- **Text provided**:
○ ○ ○ ○ ○ ○ ○

The sequence had my eyes and ears pulled in three directions, and I imagine that’s exactly what director Serge Seiden wants from such a pointed visualization of online vitriol. It’s the busiest part of Jonathan Spector’s script, but the entire play is packed with overlapping dialogue and incomplete thoughts from characters who have too much on their minds.

One question they ponder: Are all points of view valid? If not, where do you draw the line? “Eureka Day,” which premiered last year at Aurora Theater in Berkeley, Calif., and ran off-Broadway this past summer, probes those queries while poking fun at self-righteous liberalism.

The subjects of this sly satire are the hyper-progressive Eureka Day School board members, who deliberate by walking on eggshells and tripping over niceties. The quintet is shepherded by the Rumi-reciting, Birkenstock-sporting peacemaker Don (an amusingly exasperated Sam Lunay). Quietly condescending Suzanne (Lise Bruneau, who gives the character unexpected layers) is the most entrenched in her opinions. Smug tech millionaire Eli (Elan Zafir) and shy single mom Meiko (Regina Aquino) are hooking up, though it’s unclear if Eli’s marriage is as open as he claims. Carina (Erica Chamblee) is the group’s bemused newcomer and a handy audience surrogate.

○ ○ ○ ○ ○ ○ ○

- **Stored data entries**:
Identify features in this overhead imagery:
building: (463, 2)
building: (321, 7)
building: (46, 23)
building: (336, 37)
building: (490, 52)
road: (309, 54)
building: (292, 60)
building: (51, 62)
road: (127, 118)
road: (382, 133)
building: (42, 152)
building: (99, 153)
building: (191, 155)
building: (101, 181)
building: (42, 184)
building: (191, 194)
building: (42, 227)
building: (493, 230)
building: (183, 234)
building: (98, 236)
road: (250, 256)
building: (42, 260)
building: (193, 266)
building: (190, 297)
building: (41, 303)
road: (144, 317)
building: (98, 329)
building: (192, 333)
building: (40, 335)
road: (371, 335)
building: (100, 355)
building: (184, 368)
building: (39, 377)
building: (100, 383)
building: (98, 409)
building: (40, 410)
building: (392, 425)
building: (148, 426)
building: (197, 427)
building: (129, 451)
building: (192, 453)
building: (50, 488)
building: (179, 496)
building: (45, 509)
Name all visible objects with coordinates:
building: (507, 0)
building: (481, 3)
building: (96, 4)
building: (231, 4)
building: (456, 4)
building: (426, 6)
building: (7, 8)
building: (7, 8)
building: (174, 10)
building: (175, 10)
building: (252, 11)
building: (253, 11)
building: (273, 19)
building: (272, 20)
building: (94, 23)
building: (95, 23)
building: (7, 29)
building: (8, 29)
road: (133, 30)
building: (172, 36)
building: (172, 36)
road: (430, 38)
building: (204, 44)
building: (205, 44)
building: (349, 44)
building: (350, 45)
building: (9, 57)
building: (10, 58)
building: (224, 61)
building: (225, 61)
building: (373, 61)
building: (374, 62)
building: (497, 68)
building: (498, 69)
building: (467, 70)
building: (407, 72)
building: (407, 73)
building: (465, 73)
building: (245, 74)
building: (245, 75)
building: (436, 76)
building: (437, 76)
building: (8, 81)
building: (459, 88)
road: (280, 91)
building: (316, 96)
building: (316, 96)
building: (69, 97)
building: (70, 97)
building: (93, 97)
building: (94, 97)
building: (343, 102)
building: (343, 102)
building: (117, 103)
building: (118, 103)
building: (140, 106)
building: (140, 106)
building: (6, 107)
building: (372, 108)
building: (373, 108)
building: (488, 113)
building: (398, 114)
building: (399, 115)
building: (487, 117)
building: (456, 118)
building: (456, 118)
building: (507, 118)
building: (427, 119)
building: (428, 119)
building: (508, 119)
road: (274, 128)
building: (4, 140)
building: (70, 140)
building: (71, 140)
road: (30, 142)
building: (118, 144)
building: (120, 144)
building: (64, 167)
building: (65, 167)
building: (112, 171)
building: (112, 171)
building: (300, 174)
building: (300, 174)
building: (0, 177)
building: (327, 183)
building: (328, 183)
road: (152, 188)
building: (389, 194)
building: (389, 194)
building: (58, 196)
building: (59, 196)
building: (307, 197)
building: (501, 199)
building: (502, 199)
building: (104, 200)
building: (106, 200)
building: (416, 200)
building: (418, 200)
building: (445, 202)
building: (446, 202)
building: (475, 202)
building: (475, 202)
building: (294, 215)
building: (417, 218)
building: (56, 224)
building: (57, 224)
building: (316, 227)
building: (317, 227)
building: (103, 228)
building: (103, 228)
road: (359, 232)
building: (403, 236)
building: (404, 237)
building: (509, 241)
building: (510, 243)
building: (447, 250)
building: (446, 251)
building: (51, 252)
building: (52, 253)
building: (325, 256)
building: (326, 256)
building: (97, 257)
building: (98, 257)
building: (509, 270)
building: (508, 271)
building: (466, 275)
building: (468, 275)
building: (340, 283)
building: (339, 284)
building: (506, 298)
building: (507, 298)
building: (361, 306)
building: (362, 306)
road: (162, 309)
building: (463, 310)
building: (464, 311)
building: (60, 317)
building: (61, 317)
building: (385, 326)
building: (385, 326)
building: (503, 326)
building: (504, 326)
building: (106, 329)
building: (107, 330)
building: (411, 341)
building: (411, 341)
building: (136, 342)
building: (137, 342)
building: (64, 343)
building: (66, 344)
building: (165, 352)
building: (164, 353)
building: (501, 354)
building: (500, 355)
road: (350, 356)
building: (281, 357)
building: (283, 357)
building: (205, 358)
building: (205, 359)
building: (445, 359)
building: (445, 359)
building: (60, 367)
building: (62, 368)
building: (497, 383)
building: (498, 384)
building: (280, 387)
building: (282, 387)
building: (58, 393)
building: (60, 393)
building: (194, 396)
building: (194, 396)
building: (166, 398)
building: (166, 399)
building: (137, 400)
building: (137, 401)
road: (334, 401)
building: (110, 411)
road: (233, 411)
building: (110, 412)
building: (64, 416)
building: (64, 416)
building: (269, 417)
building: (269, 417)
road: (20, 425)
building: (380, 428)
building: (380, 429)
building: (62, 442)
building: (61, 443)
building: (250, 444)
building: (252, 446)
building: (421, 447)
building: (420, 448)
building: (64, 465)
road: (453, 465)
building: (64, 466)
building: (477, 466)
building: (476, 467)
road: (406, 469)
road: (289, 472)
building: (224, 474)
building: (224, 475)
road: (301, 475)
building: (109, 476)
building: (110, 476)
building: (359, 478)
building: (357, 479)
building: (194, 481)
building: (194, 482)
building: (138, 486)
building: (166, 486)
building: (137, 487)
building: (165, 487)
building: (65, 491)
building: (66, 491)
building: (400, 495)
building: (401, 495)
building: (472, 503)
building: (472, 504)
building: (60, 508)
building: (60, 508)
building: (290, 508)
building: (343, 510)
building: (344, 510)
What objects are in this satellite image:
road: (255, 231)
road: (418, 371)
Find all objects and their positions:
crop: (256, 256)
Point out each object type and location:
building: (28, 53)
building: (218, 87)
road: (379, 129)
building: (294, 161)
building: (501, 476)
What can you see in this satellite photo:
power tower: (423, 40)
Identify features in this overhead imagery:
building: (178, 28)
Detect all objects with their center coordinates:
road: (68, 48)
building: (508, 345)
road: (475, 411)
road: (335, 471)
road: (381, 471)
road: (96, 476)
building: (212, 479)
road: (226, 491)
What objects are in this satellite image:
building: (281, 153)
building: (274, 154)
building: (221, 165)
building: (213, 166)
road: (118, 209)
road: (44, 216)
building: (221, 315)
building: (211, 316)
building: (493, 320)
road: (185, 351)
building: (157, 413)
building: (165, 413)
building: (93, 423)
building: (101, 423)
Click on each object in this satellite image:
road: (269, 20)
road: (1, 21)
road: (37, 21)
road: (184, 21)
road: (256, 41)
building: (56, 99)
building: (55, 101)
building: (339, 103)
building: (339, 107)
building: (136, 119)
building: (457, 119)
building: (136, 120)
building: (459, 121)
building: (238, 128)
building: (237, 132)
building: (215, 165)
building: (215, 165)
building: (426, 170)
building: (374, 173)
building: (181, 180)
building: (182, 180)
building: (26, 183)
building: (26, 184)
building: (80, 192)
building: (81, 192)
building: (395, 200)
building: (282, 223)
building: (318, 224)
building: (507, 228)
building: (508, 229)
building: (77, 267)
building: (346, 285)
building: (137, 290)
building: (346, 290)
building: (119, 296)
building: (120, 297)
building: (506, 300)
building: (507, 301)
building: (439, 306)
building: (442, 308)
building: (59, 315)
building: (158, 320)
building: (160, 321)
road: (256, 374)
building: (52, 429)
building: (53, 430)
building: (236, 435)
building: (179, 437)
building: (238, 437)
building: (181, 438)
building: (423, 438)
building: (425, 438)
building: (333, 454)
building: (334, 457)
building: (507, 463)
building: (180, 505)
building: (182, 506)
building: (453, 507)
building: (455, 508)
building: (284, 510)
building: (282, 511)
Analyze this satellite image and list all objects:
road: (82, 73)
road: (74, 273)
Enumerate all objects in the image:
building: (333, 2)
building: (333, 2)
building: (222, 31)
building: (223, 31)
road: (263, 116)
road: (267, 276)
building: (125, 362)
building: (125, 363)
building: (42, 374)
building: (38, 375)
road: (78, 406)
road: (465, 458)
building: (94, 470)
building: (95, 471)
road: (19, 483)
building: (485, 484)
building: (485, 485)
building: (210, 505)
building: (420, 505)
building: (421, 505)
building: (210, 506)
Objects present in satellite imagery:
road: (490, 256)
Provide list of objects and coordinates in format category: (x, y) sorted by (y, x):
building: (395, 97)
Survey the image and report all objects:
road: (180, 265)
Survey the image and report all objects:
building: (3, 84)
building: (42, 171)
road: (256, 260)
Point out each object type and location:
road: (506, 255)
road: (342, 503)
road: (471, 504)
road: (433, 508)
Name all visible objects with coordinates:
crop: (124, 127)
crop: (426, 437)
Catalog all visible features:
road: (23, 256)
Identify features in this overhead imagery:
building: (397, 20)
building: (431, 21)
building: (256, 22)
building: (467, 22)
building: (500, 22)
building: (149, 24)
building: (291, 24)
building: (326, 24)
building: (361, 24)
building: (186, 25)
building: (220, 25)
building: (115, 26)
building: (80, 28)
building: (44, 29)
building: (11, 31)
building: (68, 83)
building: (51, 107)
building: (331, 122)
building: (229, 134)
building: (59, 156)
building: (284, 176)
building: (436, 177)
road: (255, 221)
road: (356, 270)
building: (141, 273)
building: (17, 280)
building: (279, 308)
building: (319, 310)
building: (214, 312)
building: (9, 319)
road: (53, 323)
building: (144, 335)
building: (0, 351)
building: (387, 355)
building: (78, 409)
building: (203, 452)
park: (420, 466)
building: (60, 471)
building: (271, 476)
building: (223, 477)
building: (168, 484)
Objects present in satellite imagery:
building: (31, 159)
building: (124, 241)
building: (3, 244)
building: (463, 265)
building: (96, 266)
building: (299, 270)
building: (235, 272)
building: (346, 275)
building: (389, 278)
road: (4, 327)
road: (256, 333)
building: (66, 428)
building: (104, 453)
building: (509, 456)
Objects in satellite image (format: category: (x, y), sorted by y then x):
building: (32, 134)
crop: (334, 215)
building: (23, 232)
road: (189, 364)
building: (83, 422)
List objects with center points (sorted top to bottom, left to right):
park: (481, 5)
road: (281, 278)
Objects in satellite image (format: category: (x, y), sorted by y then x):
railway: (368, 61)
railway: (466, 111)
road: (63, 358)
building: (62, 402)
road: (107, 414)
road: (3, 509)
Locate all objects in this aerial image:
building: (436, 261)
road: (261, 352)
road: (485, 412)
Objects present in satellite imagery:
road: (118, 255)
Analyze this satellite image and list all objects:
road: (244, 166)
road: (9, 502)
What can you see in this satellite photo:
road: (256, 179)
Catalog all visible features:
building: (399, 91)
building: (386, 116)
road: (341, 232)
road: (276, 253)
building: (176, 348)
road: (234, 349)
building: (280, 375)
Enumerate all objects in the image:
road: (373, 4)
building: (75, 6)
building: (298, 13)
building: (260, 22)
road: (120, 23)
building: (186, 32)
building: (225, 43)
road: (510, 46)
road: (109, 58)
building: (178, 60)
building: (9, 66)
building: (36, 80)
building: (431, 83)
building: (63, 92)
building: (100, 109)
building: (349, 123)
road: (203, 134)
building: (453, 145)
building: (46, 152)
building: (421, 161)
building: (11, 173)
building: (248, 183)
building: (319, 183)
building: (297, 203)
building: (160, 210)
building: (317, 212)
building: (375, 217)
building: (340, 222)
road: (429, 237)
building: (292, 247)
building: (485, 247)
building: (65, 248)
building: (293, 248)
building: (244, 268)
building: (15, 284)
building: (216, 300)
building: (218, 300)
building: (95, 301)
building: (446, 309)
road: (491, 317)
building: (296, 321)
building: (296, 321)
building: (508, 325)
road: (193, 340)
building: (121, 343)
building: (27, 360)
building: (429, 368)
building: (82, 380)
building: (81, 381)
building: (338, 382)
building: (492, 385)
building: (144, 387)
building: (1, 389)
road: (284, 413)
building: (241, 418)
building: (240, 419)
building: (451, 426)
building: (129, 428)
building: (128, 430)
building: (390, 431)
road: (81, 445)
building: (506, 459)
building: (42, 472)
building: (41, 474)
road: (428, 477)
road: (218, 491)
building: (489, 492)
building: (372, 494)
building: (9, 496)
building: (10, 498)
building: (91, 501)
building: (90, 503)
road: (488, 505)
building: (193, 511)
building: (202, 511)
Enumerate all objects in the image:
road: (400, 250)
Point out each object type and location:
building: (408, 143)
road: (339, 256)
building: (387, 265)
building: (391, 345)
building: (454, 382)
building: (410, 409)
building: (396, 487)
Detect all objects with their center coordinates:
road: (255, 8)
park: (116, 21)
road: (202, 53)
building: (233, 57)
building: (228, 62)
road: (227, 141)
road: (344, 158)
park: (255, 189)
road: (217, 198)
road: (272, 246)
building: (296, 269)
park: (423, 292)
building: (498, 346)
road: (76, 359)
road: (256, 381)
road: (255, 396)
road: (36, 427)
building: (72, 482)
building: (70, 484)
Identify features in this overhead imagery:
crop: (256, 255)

○ ○ ○ ○ ○ ○ ○

- **Exercise task 1**:
Answer these questions using the theater review:
(a) Who directs the production?
(b) At which theater did "Eureka Day" premiere?
(c) Which actor plays Don?
- **Exercise task 2**:
Resume the theater review of "Eureka Day" from the point at which it stops.
These data bear no relation to the theater review.

- **Task output 1**:
(a) Serge Seiden
(b) Aurora Theater in Berkeley, Calif.
(c) Sam Lunay

- **Task output 2**:
The board ruminates on such issues as the installation of all-gender bathrooms and the avoidance of colonialist controversy in a production of “Peter Pan.” (The solution: Set the play in outer space.) No children appear in “Eureka Day,” but clearly there’s a trickle-down effect of ideals. As one parent notes, Eureka’s soccer players are the ones who cheer when the other team scores. The classroom set, from designer Andrew Cohen, mixes in Black Lives Matter and We Are the Resistance posters among the kids’ watercolors.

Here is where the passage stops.